§ Exercise materials

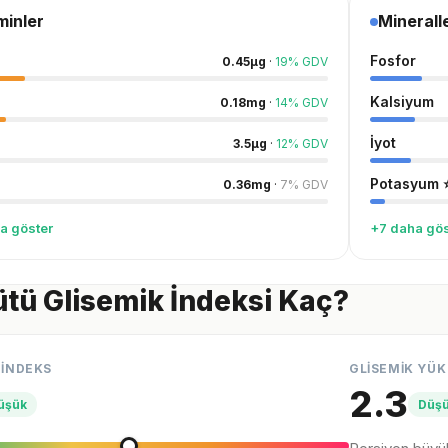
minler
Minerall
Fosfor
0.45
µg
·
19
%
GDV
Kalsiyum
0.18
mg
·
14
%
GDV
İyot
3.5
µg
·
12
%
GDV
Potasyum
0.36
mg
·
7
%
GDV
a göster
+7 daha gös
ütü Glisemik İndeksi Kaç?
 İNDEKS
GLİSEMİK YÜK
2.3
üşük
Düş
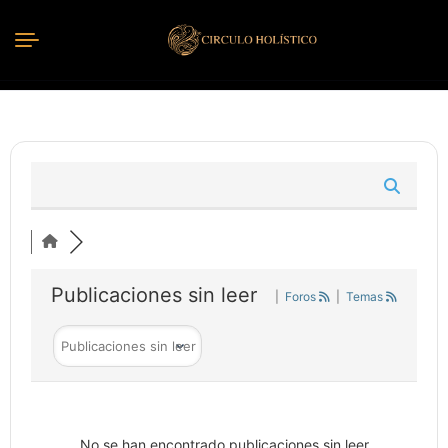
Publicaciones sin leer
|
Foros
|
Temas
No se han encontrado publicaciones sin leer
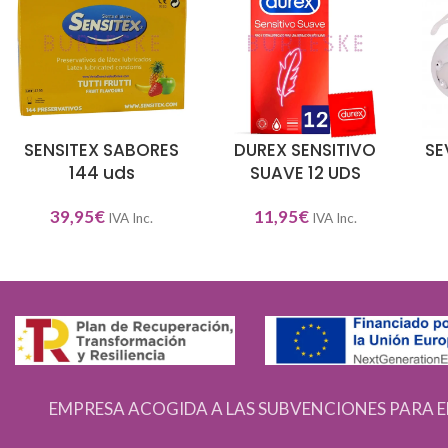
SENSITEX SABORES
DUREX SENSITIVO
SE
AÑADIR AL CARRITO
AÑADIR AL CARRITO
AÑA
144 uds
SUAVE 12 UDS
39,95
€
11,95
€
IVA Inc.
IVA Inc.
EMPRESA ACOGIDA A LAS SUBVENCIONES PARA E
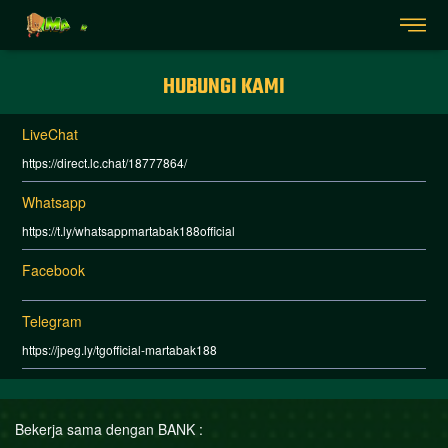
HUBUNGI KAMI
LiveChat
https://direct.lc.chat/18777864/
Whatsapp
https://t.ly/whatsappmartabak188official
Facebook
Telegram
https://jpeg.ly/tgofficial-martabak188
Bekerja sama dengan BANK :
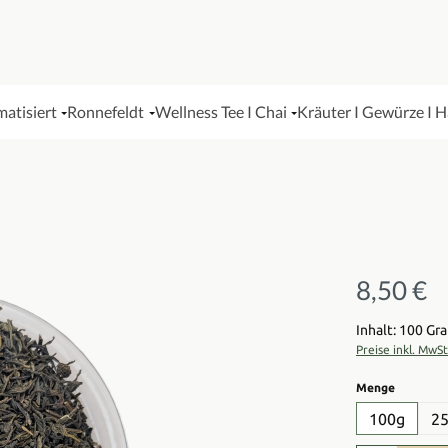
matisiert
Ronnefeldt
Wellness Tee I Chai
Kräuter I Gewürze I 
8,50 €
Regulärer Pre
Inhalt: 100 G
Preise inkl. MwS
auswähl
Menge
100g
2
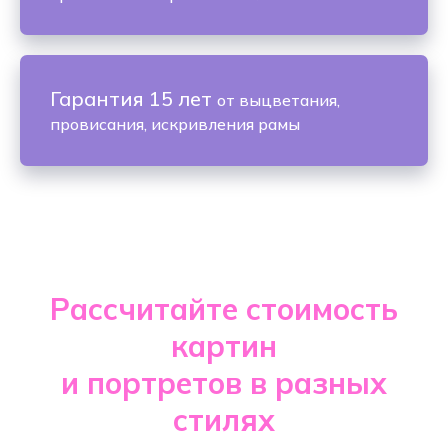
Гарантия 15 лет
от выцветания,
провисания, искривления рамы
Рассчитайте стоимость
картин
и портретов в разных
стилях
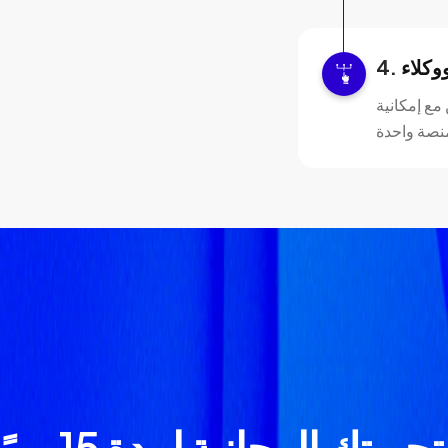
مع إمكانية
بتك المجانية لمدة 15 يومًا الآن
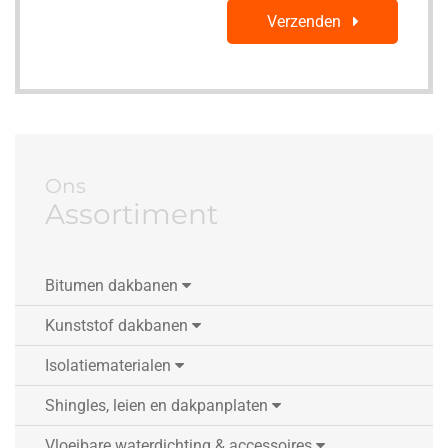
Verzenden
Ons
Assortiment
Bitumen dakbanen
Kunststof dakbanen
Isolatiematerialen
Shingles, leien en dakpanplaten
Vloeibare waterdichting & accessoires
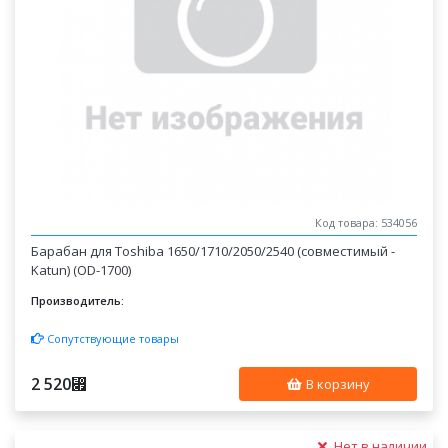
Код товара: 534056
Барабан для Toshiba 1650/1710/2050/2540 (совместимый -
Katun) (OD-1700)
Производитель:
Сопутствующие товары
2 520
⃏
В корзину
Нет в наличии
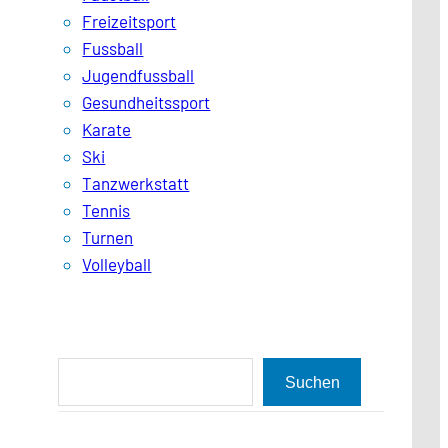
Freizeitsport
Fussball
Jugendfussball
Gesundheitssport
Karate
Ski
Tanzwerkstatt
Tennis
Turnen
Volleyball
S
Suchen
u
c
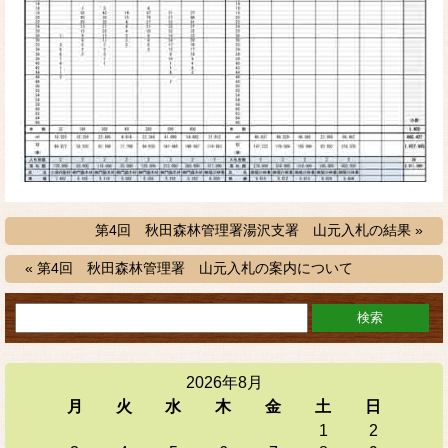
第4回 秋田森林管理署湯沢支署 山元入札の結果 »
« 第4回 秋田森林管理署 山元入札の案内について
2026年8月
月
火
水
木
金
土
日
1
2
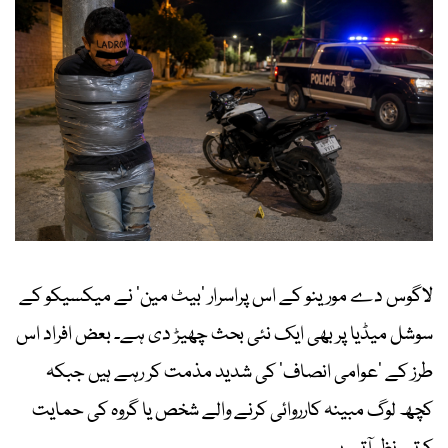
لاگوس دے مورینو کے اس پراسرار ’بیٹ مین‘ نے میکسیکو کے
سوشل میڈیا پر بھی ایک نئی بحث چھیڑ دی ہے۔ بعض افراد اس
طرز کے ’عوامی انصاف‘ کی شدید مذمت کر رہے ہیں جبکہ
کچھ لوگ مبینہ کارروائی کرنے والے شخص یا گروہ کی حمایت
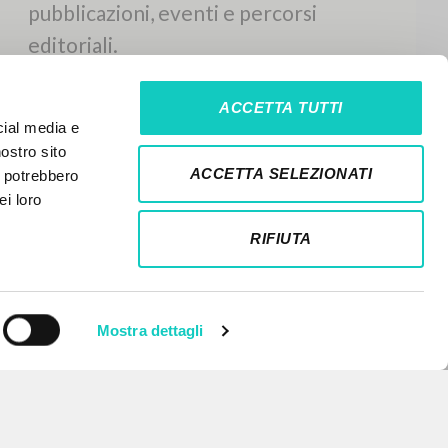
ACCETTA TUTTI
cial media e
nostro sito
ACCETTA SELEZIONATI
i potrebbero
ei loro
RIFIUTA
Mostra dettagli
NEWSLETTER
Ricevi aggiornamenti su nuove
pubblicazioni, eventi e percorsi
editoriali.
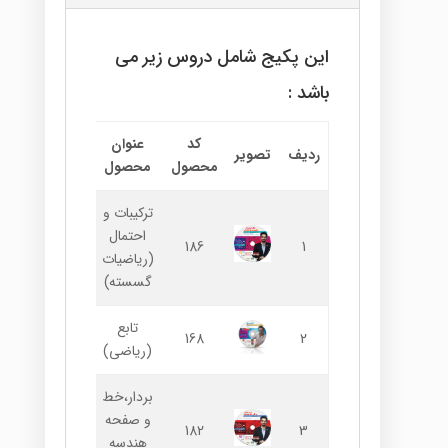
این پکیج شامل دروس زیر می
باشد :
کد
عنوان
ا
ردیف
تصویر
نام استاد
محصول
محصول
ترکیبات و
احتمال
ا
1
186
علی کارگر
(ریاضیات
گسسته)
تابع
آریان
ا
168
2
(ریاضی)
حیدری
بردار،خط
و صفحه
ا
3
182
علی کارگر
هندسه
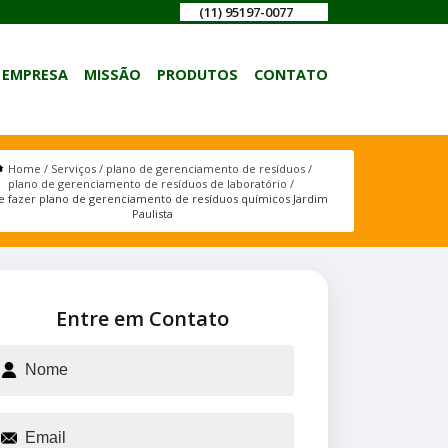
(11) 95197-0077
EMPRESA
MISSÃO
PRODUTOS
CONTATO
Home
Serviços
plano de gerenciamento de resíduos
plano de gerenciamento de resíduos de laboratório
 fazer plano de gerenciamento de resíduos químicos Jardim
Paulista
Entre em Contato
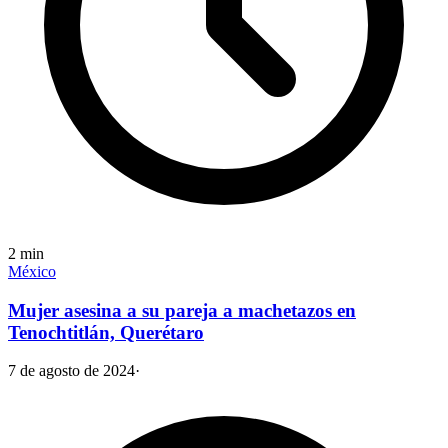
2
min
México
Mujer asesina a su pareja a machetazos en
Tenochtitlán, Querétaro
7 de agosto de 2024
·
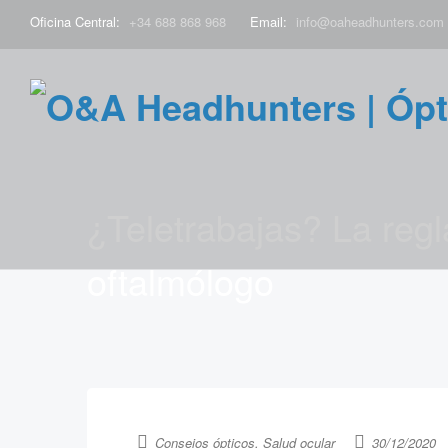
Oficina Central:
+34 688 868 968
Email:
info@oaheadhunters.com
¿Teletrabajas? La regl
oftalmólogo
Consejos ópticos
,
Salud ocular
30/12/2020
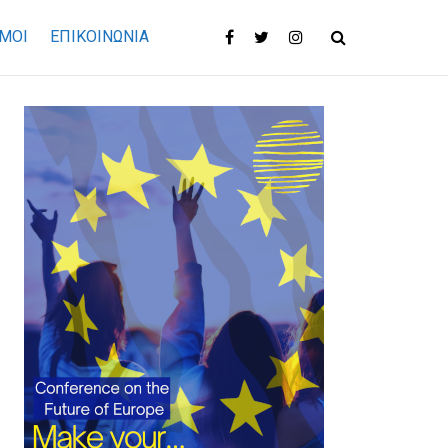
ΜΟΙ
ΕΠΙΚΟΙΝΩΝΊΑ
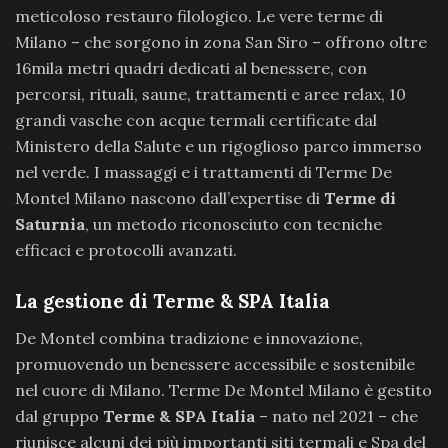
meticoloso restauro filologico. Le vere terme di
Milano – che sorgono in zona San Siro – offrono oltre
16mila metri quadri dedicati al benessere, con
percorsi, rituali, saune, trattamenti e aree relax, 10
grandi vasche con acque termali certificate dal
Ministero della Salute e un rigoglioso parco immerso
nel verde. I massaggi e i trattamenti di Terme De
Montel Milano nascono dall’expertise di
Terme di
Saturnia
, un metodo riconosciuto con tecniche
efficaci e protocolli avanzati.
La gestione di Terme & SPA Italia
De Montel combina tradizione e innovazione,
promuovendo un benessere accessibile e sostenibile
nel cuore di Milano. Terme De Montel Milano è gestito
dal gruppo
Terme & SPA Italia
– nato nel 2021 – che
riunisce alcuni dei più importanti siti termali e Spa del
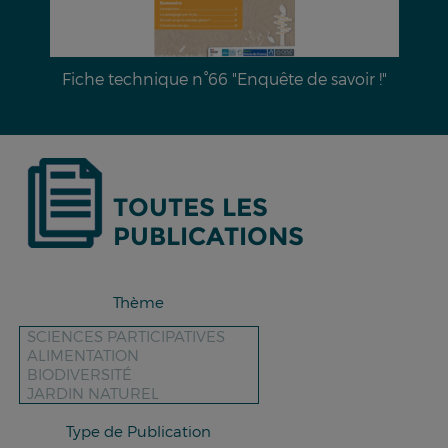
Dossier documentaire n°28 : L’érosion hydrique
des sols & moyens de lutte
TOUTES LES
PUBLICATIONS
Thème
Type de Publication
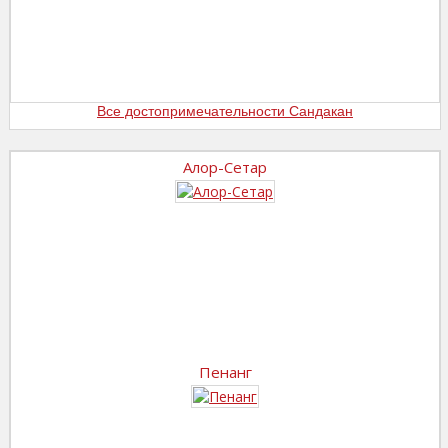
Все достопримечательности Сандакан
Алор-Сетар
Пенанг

§ Task instructions
Out of the records above, pull the lines that include the word "plano".

§ The completed task
plano de gerenciamento de resíduos
plano de gerenciamento de resíduos de laboratório
 fazer plano de gerenciamento de resíduos químicos Jardim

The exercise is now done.